Recast the lines running from the start of the material through the line holding "Toute notre expertise à votre service", inclusive, as a Markdown table with the columns Row and Text, numbering each line and leaving out blank lines. Omit the pictures from the table.

--

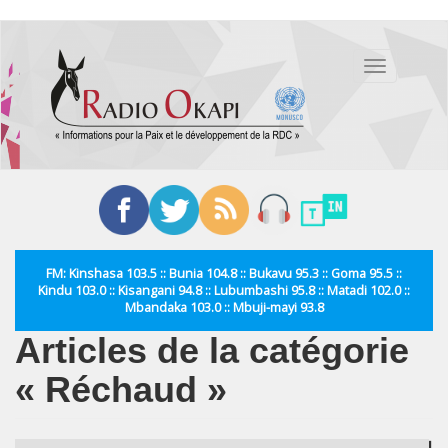
Aller
au
Toggle
contenu
navigation
principal
FM: Kinshasa 103.5 :: Bunia 104.8 :: Bukavu 95.3 :: Goma 95.5 ::
Kindu 103.0 :: Kisangani 94.8 :: Lubumbashi 95.8 :: Matadi 102.0 ::
Mbandaka 103.0 :: Mbuji-mayi 93.8
Articles de la catégorie
« Réchaud »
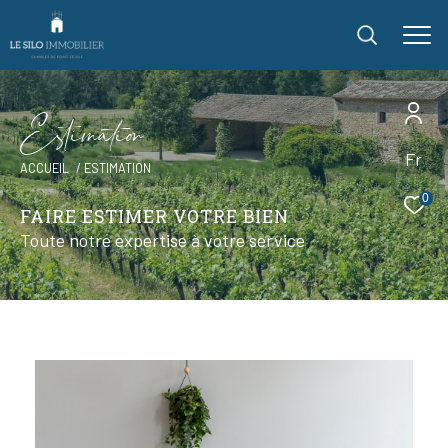
E
s
i
m
a
i
o
Fr
ACCUEIL
ESTIMATION
0
FAIRE ESTIMER VOTRE BIEN
Toute notre expertise à votre service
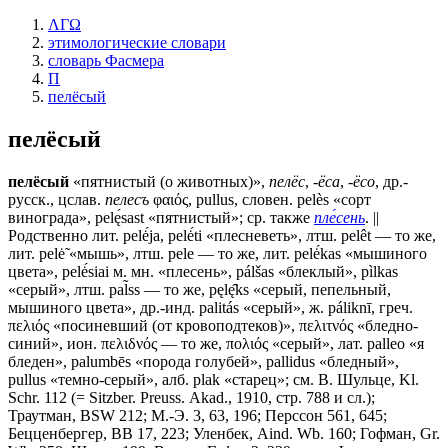
ΛΓΩ
этимологические словари
словарь Фасмера
П
пелёсый
пелёсый
пелёсый
«пятнистый (о животных)»,
пелёс
,
-ёса
,
-ёсо
, др.-
русск., цслав.
пелесъ
φαιός, pullus, словен. реlès «сорт
винограда», pelę́sast «пятнистый»; ср. также
пле́сень
. ||
Родственно лит. реlė́jа, pelė́ti «плесневеть», лтш. реlêt — то же,
лит. реlė̃ «мышь», лтш. реlе — то же, лит. реlė́kаs «мышиного
цвета», pelė́siai м. мн. «плесень», рálšаs «блеклый», pìlkas
«серый», лтш. раl̃ss — то же, pęlę̂ks «серый, пепельный,
мышиного цвета», др.-инд. palitás «серый», ж. páliknī, греч.
πελιός «посиневший (от кровоподтеков)», πελιτνός «бледно-
синий», ион. πελιδνός — то же, πολιός «серый», лат. раllео «я
бледен», palumbēs «порода голубей», pallidus «бледный»,
pullus «темно-серый», алб. рlаk «старец»; см. В. Шульце, Kl.
Schr. 112 (= Sitzber. Preuss. Аkаd., 1910, стр. 788 и сл.);
Траутман, ВSW 212; М.-Э. 3, 63, 196; Перссон 561, 645;
Бецценбергер, ВВ 17, 223; Уленбек, Aind. Wb. 160; Гофман, Gr.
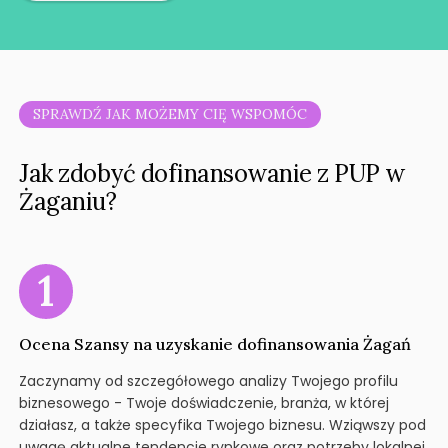
SPRAWDŹ JAK MOŻEMY CIĘ WSPOMÓC
Jak zdobyć dofinansowanie z PUP w
Żaganiu?
Ocena Szansy na uzyskanie dofinansowania Żagań
Zaczynamy od szczegółowego analizy Twojego profilu
biznesowego - Twoje doświadczenie, branża, w której
działasz, a także specyfika Twojego biznesu. Wziąwszy pod
uwagę aktualne tendencje rynkowe oraz potrzeby lokalnej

--

• **ANSWER**
| Row | Text |
|---|---|
| 1 | Aller |
| 2 | au |
| 3 | Toggle |
| 4 | contenu |
| 5 | navigation |
| 6 | principal |
| 7 | FM: Kinshasa 103.5 :: Bunia 104.8 :: Bukavu 95.3 :: Goma 95.5 :: |
| 8 | Kindu 103.0 :: Kisangani 94.8 :: Lubumbashi 95.8 :: Matadi 102.0 :: |
| 9 | Mbandaka 103.0 :: Mbuji-mayi 93.8 |
| 10 | Articles de la catégorie |
| 11 | « Réchaud » |
| 12 | E |
| 13 | s |
| 14 | i |
| 15 | m |
| 16 | a |
| 17 | i |
| 18 | o |
| 19 | Fr |
| 20 | ACCUEIL |
| 21 | ESTIMATION |
| 22 | 0 |
| 23 | FAIRE ESTIMER VOTRE BIEN |
| 24 | Toute notre expertise à votre service |